● **GIVEN INFORMATION**
* * * * *

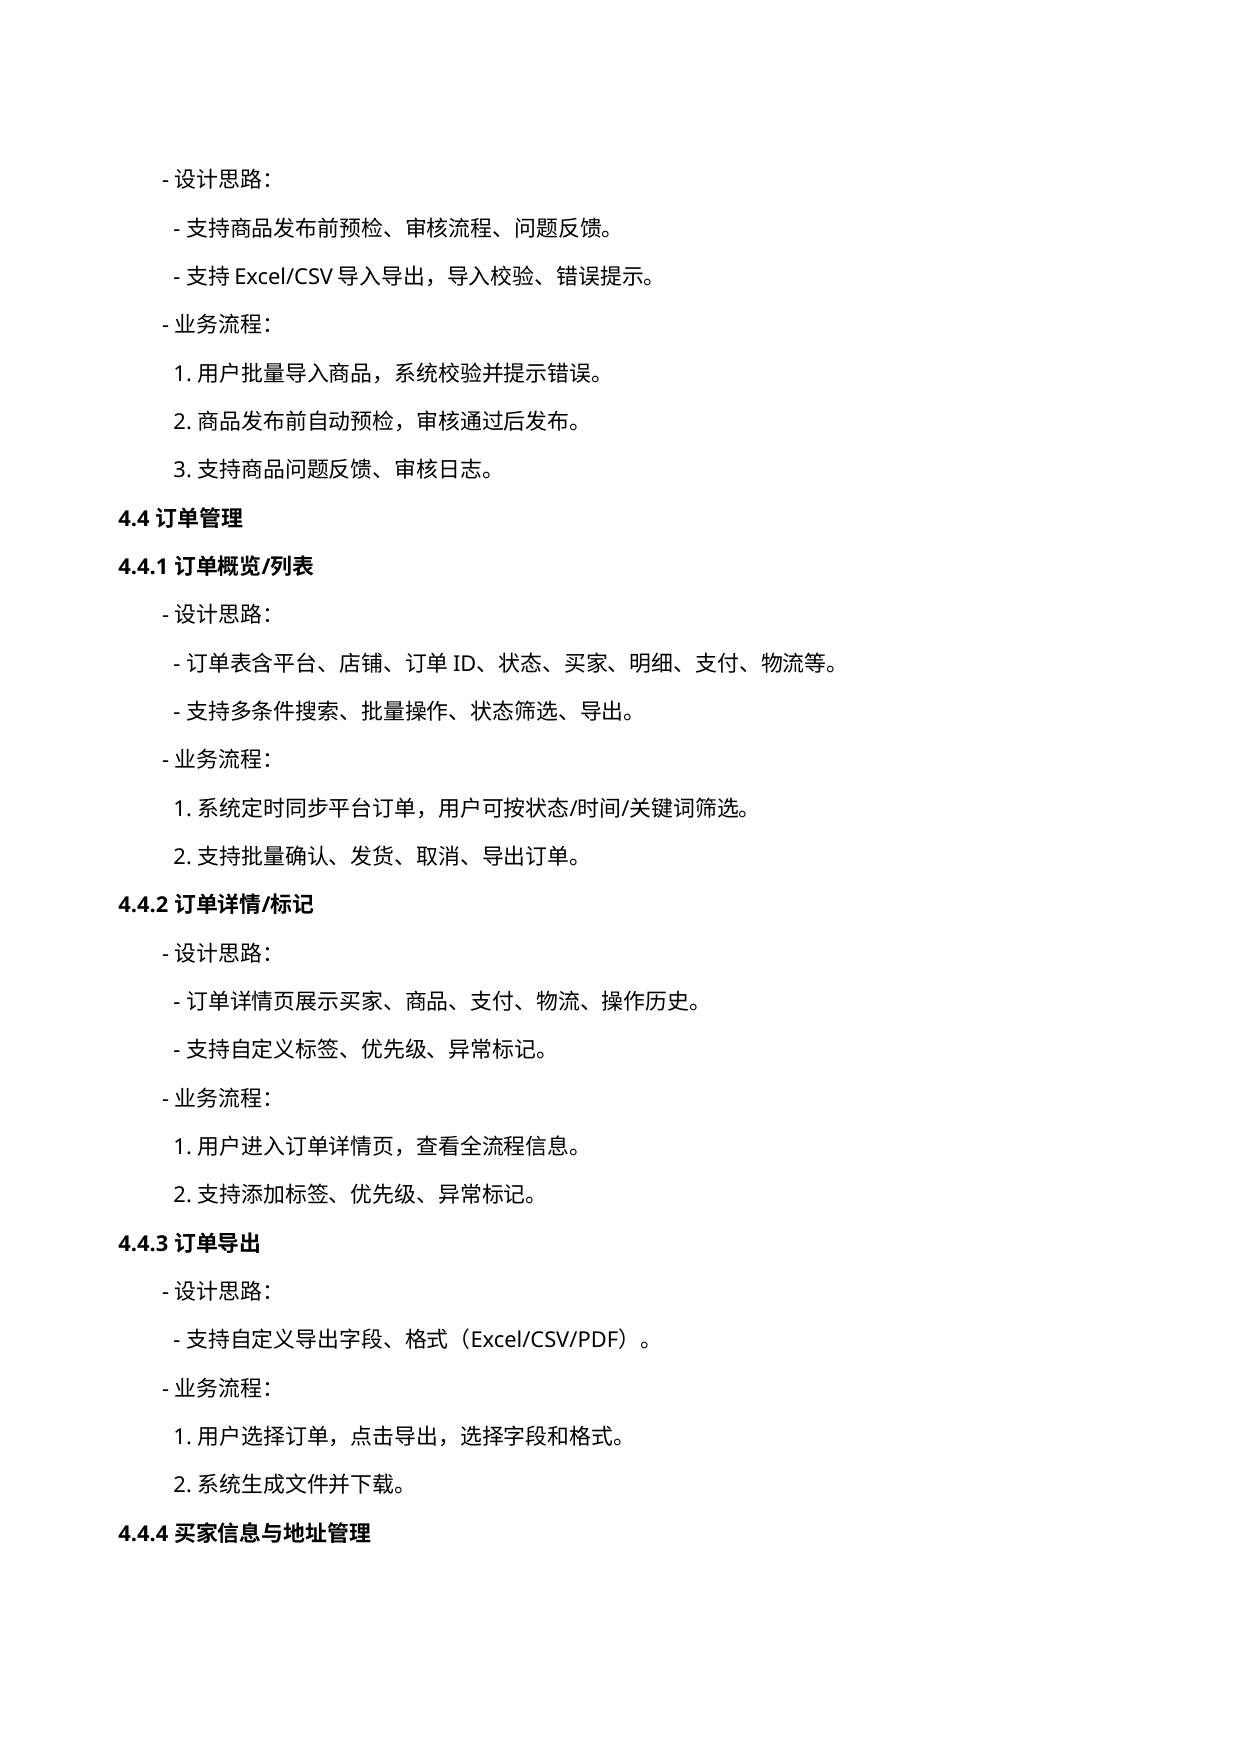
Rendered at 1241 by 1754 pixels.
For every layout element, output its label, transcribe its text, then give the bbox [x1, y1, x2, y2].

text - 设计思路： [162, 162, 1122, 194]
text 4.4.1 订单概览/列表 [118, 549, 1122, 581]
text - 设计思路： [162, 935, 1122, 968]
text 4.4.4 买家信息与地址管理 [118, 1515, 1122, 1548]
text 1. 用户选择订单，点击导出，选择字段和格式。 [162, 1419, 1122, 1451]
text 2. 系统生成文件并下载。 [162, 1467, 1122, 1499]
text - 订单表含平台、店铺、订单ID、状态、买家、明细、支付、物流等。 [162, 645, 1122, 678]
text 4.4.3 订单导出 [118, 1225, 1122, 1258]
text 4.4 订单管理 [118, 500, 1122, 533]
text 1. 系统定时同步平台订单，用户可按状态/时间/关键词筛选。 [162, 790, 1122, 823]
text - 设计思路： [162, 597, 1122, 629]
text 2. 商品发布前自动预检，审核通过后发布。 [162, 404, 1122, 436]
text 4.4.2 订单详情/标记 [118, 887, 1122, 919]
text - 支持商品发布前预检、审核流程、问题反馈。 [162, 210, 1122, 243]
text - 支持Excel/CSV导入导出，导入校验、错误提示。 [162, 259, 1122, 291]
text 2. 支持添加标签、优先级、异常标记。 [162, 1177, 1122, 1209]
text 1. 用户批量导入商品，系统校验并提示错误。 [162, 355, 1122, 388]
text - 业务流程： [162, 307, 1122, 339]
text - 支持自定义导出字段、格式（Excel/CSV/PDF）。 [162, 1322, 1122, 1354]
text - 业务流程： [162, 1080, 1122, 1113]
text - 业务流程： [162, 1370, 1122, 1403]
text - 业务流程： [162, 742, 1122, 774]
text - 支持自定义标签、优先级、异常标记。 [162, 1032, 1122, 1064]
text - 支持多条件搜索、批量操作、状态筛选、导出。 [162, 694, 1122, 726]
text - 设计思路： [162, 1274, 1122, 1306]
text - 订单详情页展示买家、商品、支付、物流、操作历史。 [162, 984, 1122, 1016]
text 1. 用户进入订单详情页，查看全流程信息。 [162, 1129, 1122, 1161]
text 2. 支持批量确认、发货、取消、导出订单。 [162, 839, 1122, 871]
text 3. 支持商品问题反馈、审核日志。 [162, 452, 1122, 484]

* * * * *

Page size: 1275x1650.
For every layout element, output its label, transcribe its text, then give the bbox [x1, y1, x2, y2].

* * * * *

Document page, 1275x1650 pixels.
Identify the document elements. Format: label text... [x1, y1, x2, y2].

* * * * *

● **INSTRUCTIONS FOR THE TASK**
Your answer should be every line from the material above in which the word "pixels" appears.

● **THE COMPLETED TASK**
Rendered at 1241 by 1754 pixels.
Document page, 1275x1650 pixels.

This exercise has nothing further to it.